Manage cluster configurations
Databricks recommends using cluster policies to limit the ability to configure clusters based on a set of rules. Cluster policies let you restrict access to only create clusters which are Unity Catalog-enabled. Using cluster policies reduces available choices, which will greatly simplify the cluster creation process for users and ensure that they are able to access data seamlessly. Cluster policies also enable you to control cost by limiting per cluster maximum cost.
To ensure the integrity of access controls and enforce strong isolation guarantees, Unity Catalog imposes security requirements on compute resources. For this reason, Unity Catalog introduces the concept of a cluster’s access mode. Unity Catalog is secure by default; if a cluster is not configured with an appropriate access mode, the cluster can’t access data in Unity Catalog. See Compute requirements.
Databricks recommends using the shared access mode when sharing a cluster and the Single User access mode for automated jobs and machine learning workloads.
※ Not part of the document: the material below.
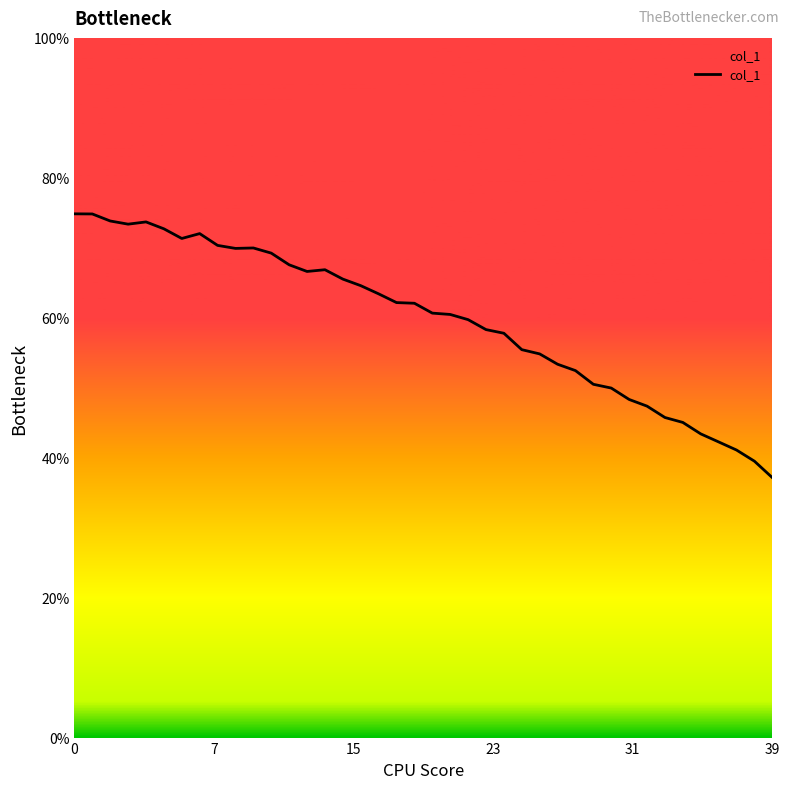

What is the maximum value shown in the chart?

74.9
The JSON below provides a policy definition for a cluster with the shared access mode:
{
"spark_version": {
"type": "regex",
"pattern": "1[0-1]\\.[0-9]*\\.x-scala.*",
"defaultValue": "10.4.x-scala2.12"
},
"access_mode": {
"type": "fixed",
"value": "USER_ISOLATION",
"hidden": true
}
}
The JSON below provides a policy definition for an automated job cluster with the Single User access mode:
{
"spark_version": {
"type": "regex",
"pattern": "1[0-1]\\.[0-9].*",
"defaultValue": "10.4.x-scala2.12"
},
"access_mode": {
"type": "fixed",
"value": "SINGLE_USER",
"hidden": true
},
"single_user_name": {
"type": "regex",
"pattern": ".*",
"hidden": true
}
}
Audit access
A complete data governance solution requires auditing access to data and providing alerting and monitoring capabilities. Unity Catalog captures an audit log of actions performed against the metastore and these logs are delivered as part of Databricks audit logs.
You can access your account’s audit logs using system tables. For more information on the audit log system table, see Audit log system table reference.
See Monitoring Your Databricks Data Intelligence Platform with Audit Logs for details on how to get complete visibility into critical events relating to your Databricks Data Intelligence Platform.